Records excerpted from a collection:
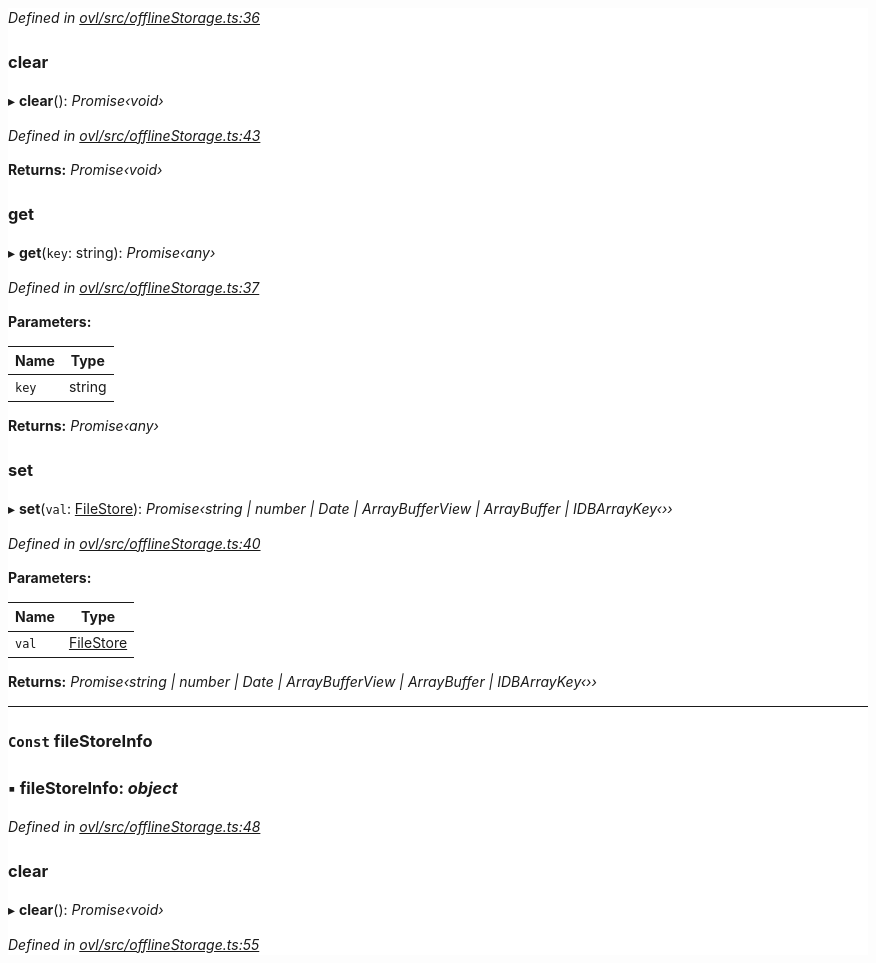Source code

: *Defined in [ovl/src/offlineStorage.ts:36](https://github.com/fopsdev/ovl/blob/f9b6194/ovl/src/offlineStorage.ts#L36)*

###  clear

▸ **clear**(): *Promise‹void›*

*Defined in [ovl/src/offlineStorage.ts:43](https://github.com/fopsdev/ovl/blob/f9b6194/ovl/src/offlineStorage.ts#L43)*

**Returns:** *Promise‹void›*

###  get

▸ **get**(`key`: string): *Promise‹any›*

*Defined in [ovl/src/offlineStorage.ts:37](https://github.com/fopsdev/ovl/blob/f9b6194/ovl/src/offlineStorage.ts#L37)*

**Parameters:**

Name | Type |
------ | ------ |
`key` | string |

**Returns:** *Promise‹any›*

###  set

▸ **set**(`val`: [FileStore](_ovl_src_offlinestorage_.md#filestore)): *Promise‹string | number | Date | ArrayBufferView | ArrayBuffer | IDBArrayKey‹››*

*Defined in [ovl/src/offlineStorage.ts:40](https://github.com/fopsdev/ovl/blob/f9b6194/ovl/src/offlineStorage.ts#L40)*

**Parameters:**

Name | Type |
------ | ------ |
`val` | [FileStore](_ovl_src_offlinestorage_.md#filestore) |

**Returns:** *Promise‹string | number | Date | ArrayBufferView | ArrayBuffer | IDBArrayKey‹››*

___

### `Const` fileStoreInfo

### ▪ **fileStoreInfo**: *object*

*Defined in [ovl/src/offlineStorage.ts:48](https://github.com/fopsdev/ovl/blob/f9b6194/ovl/src/offlineStorage.ts#L48)*

###  clear

▸ **clear**(): *Promise‹void›*

*Defined in [ovl/src/offlineStorage.ts:55](https://github.com/fopsdev/ovl/blob/f9b6194/ovl/src/offlineStorage.ts#L55)*
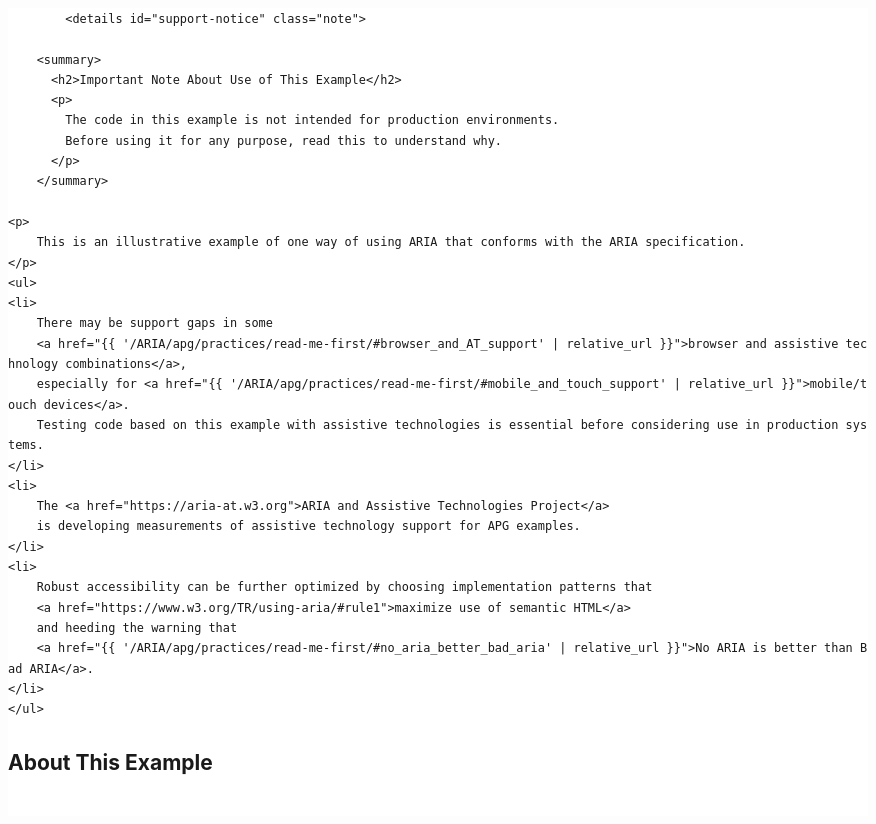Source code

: 
<script>
    const parentPages = ['patterns', 'practices', 'example-index'];
    const parentIndexPage = window.location.pathname.includes('.html') ? 'example-index' : window.location.pathname.match('([^/]+)/([^/]+)/$')[1];
    if (parentPages.includes(parentIndexPage)) {
      const parentHref = 'a[href*="' + parentIndexPage + '"]'
      document.querySelector(parentHref).classList.add('active');
    }
  </script>
<div>

            <details id="support-notice" class="note">
    
        <summary>
          <h2>Important Note About Use of This Example</h2>
          <p>
            The code in this example is not intended for production environments. 
            Before using it for any purpose, read this to understand why.
          </p>
        </summary>
      
    <p>
        This is an illustrative example of one way of using ARIA that conforms with the ARIA specification.
    </p>
    <ul>
    <li>
        There may be support gaps in some
        <a href="{{ '/ARIA/apg/practices/read-me-first/#browser_and_AT_support' | relative_url }}">browser and assistive technology combinations</a>,
        especially for <a href="{{ '/ARIA/apg/practices/read-me-first/#mobile_and_touch_support' | relative_url }}">mobile/touch devices</a>.
        Testing code based on this example with assistive technologies is essential before considering use in production systems.
    </li>
    <li>
        The <a href="https://aria-at.w3.org">ARIA and Assistive Technologies Project</a>
        is developing measurements of assistive technology support for APG examples.
    </li>
    <li>
        Robust accessibility can be further optimized by choosing implementation patterns that
        <a href="https://www.w3.org/TR/using-aria/#rule1">maximize use of semantic HTML</a>
        and heeding the warning that
        <a href="{{ '/ARIA/apg/practices/read-me-first/#no_aria_better_bad_aria' | relative_url }}">No ARIA is better than Bad ARIA</a>.
    </li>
    </ul>
</details>
            <h2>About This Example</h2>
          <img alt=""
          src="{{ '/content-images/wai-aria-practices/img/combobox.svg' | relative_url }}"
          class="example-page-example-icon"
        >
  
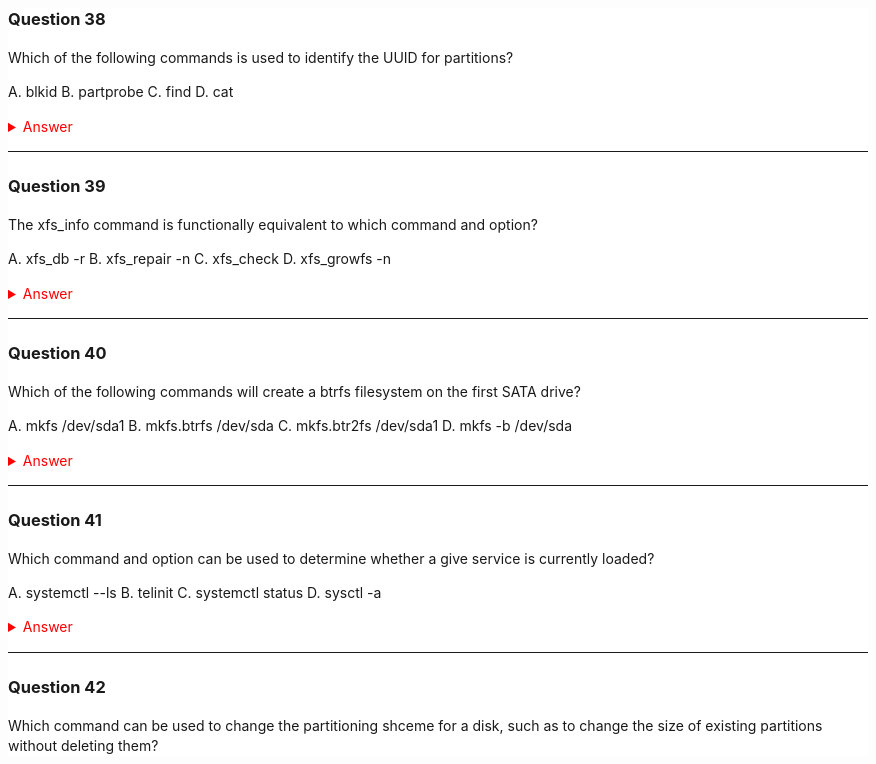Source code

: ### Question 38

Which of the following commands is used to identify the UUID for partitions?

A. blkid
B. partprobe
C. find
D. cat

<details><summary style="color: red;">Answer</summary></details>

---

### Question 39

The xfs_info command is functionally equivalent to which command and option?

A. xfs_db -r
B. xfs_repair -n
C. xfs_check
D. xfs_growfs -n

<details><summary style="color: red;">Answer</summary></details>

---

### Question 40

Which of the following commands will create a btrfs filesystem on the first SATA drive?

A. mkfs /dev/sda1
B. mkfs.btrfs /dev/sda
C. mkfs.btr2fs /dev/sda1
D. mkfs -b /dev/sda

<details><summary style="color: red;">Answer</summary></details>

---

### Question 41

Which command and option can be used to determine whether a give service is currently loaded?

A. systemctl --ls
B. telinit
C. systemctl status
D. sysctl -a

<details><summary style="color: red;">Answer</summary></details>

---

### Question 42

Which command can be used to change the partitioning shceme for a disk, such as to change the size of existing partitions without deleting them?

TASK DETAILS: What are the lines of the data above that include the string "production"? Copy them.

EXERCISE RESULT:
            The code in this example is not intended for production environments. 
        Testing code based on this example with assistive technologies is essential before considering use in production systems.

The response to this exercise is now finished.